I agree, I work in a children's centre and we are only partially open, it's ridiculous.

MissMooMoo · 20/05/2021 21:08

YANBU, had my baby late February 2020 and have HD absolutely ZERO support with anything. She is my second baby so thankfully I didn't feel completely thrown into the deep end but I had post Natal depression and anxiety, plus the first lockdown in the early days.

ItsARandomName · 20/05/2021 21:11

I agree OP, it's too long now. I've also had no Health Visitor visits or any support from them except for a phone call when she was born last June. I've no idea if she's overweight (think she might be) but was told no help until the local centre opens and they still can't say when that is.

Itwontstopraining · 20/05/2021 21:59

In our area, private/community venues (church halls etc) either aren't open, or have upped their cost/reduced the slots available so baby groups aren't cost effective at the moment.

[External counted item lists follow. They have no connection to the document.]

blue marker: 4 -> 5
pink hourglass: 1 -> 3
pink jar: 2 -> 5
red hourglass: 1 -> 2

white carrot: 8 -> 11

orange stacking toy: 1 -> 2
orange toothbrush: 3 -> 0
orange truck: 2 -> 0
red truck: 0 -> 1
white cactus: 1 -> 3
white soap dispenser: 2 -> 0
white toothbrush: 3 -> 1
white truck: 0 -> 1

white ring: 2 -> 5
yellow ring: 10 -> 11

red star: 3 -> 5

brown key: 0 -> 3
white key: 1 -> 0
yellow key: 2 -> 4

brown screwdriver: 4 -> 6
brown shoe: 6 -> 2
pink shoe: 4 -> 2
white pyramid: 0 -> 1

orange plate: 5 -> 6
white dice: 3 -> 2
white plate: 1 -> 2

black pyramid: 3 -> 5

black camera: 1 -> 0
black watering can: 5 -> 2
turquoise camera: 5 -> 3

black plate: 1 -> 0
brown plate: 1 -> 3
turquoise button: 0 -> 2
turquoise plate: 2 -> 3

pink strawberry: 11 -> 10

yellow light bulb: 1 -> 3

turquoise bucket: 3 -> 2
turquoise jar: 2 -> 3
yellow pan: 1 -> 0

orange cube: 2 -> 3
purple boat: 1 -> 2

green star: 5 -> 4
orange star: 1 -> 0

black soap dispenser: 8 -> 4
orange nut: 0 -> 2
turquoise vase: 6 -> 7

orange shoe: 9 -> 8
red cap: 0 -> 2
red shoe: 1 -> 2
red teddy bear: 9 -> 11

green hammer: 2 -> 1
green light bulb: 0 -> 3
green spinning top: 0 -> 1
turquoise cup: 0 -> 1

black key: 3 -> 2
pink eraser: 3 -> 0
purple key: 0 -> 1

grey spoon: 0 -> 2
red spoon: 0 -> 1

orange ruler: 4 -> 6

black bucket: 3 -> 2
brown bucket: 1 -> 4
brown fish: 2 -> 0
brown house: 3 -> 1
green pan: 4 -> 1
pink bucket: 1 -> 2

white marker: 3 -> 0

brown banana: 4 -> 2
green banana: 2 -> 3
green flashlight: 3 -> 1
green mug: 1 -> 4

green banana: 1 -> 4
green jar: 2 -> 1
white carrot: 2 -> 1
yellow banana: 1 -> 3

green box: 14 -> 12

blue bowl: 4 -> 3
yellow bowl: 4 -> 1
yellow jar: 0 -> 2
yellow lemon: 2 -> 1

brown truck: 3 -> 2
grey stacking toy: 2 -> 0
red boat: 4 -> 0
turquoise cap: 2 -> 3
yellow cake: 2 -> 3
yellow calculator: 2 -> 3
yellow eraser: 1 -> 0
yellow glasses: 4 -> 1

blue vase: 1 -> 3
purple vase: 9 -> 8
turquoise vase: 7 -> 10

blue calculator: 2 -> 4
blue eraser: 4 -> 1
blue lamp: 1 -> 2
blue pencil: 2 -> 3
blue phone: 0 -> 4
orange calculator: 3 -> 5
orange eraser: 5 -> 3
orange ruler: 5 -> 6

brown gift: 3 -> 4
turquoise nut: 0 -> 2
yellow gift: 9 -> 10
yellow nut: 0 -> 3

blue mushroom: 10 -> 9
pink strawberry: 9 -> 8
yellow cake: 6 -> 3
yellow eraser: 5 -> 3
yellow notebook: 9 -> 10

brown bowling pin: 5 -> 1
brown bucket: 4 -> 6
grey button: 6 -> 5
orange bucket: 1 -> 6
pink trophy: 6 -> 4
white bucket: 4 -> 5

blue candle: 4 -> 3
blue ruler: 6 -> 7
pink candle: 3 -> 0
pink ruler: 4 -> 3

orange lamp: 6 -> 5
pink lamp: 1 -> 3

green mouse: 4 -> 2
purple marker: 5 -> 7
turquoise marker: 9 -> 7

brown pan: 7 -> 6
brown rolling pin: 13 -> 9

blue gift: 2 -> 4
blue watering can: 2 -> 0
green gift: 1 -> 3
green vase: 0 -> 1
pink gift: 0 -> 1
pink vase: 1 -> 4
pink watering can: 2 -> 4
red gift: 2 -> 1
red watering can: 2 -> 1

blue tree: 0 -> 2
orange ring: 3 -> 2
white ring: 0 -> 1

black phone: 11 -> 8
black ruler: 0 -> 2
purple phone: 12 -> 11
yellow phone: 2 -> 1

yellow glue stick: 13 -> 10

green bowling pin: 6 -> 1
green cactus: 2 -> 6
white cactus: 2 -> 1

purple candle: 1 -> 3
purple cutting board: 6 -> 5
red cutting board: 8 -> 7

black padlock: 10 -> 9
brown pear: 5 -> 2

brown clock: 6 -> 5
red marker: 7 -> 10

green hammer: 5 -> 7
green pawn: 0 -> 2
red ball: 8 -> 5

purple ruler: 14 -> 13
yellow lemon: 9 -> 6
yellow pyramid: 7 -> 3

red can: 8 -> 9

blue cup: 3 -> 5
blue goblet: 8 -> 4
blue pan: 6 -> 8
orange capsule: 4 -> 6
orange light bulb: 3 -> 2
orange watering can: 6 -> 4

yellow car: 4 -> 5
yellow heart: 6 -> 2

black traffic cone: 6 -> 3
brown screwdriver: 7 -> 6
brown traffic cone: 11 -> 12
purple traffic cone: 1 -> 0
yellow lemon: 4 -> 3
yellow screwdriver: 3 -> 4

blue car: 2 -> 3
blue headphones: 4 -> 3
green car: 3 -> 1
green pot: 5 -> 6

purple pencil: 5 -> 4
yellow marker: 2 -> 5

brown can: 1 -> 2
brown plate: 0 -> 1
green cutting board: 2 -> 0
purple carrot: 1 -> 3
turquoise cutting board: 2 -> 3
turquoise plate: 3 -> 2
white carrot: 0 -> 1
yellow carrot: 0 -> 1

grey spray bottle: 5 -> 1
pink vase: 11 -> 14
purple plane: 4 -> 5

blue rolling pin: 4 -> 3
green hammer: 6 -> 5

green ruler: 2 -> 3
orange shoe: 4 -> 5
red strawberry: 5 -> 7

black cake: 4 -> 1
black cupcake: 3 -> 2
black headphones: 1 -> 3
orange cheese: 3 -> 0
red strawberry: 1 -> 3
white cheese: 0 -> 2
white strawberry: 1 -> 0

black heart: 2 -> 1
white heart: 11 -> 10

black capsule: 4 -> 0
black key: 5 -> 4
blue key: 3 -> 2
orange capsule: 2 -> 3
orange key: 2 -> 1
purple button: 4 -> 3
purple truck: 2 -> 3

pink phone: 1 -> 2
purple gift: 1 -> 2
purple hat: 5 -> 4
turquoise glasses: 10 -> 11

The council owned buildings aren't opening for the group's due to a mixture of cost (covid bill for LA) staff being redeployed, or because the buildings don't meet covid risk assessments (eg internal rooms that don't have adequate ventilation can't be used)

It isn't possible to do outdoor sessions because the workers who do the job can't do be outdoors for their shift as they'd usually do multiple groups in a day.

It is awful for parents and I do hope it can change soon.